Software development has always been one of the weak points with respect to security: a lot of attacks consist of bug exploits of traditional and wide-spread software. Assurance and functionality do not go together well. Feature-rich software tends to be complex and hard to test. Simple software is probably easier to test, but not very flexible and has limited functionality.
The more profound the analysis of security related events has to be, the more complex the rules and the engines need to be, the more vulnerable they become for design flaws and the more resources they will need. Again a trade-off has to be made between performance, functionality and accepted risk.
There are really only two ways to try to determine the correctness of a system: through testing and through verification. Verification is aimed at detecting flaws in the design using logical reasoning. Testing is done on real implementations of the design.

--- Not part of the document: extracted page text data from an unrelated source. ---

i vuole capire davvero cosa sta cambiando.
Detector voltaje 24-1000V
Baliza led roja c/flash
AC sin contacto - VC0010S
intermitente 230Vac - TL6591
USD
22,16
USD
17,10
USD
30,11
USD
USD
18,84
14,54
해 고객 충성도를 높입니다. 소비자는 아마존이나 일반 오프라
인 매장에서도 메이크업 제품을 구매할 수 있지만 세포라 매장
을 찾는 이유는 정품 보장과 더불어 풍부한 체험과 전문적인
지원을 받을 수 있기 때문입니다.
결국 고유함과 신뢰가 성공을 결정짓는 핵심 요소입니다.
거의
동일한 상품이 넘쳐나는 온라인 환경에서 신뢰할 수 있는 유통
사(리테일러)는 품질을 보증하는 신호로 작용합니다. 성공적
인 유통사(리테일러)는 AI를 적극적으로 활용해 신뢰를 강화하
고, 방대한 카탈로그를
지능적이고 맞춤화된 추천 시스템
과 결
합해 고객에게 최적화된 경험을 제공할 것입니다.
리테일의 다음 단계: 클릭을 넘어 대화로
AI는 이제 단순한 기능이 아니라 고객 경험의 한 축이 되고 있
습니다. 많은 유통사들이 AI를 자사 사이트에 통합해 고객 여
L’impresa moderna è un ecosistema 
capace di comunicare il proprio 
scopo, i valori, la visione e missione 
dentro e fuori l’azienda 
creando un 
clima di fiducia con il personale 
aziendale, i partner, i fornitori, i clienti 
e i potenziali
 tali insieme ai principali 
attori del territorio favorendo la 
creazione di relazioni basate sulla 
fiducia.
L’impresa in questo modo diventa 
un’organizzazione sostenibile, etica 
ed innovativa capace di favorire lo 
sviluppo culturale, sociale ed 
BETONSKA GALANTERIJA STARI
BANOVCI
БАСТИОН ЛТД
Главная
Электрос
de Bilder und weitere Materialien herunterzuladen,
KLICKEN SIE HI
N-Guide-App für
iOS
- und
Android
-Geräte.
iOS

The problem extends beyond the adaptive security management system's design though. Slightly different implementations of standard protocols, interfaces and so on can be a nightmare for security officers and developers of safeguards4.1. A notorious example are TCP/IP implementations from various vendors. Although the Internet protocols TCP, UDP, IP, ICMP, etc. are standardized by the Internet Engineering Task Force (IETF) in the form of Request for Comments (RFCs), many software vendors have implemented the standards poorly when it comes to details that only change the behaviour of the code in rare circumstances. Little details that can have big consequences for security. An example of a vulnerability is the different behaviour of the code that has to reassemble overlapping IP (or TCP) packets in several different operating systems. The standard suggests that incoming data forward overlaps existing data, and that it should not reverse overlap existing data (if ``ATTA_K'' were received first, and then ``CH'' for the last two positions, the system should assemble the data to ``ATTACH'' and not ``ATTACK''; if the second packet consisted of ``IC'' for positions 4 and 5, the system should see ``ATTACK'' and not ``ATTICK''). Microsoft Windows NT 4.0 (for IP and TCP) and Sun Solaris 2.6 (for IP) however appear to always favour old data. (The example is taken from [PTA98, pp.21-22 and 34], who describes in detail how rewriting packets streams can fool intrusion detection systems that reassemble these packets in a different fashion to the destination machines).
Evaluation of systems and independent testing for this type of vulnerabilities could justify a user's trust in the assurance the products claim to offer. Scanners can help in detecting these anomalies as well. ``Security through obscurity'' is certainly also a way to hide vulnerabilities. Source code may reveal much about the internal working and behaviour of the software to hackers. It is probably however only a matter of time before someone by accident finds a way to exploit a hidden bug (or feature). Making source code publicly available increases the likelihood of someone with non-malevolent intentions spotting potential problems.
It is important to note the difference between a host being compromised and the security system itself being subverted. If an intruder obtains unauthorized access to a computer host, he may well be detected on his next move, be it on the computer or on a network connection. When the security management system itself is defeated, all bets are off: the ASMS can even become a versatile tool for the attacker. He can fool the security manager by feeding the system with incorrect information; he can create a false sense of security, giving himself more time to do whatever he is up to; he can even draw the attention to a different area than the target of his attacks.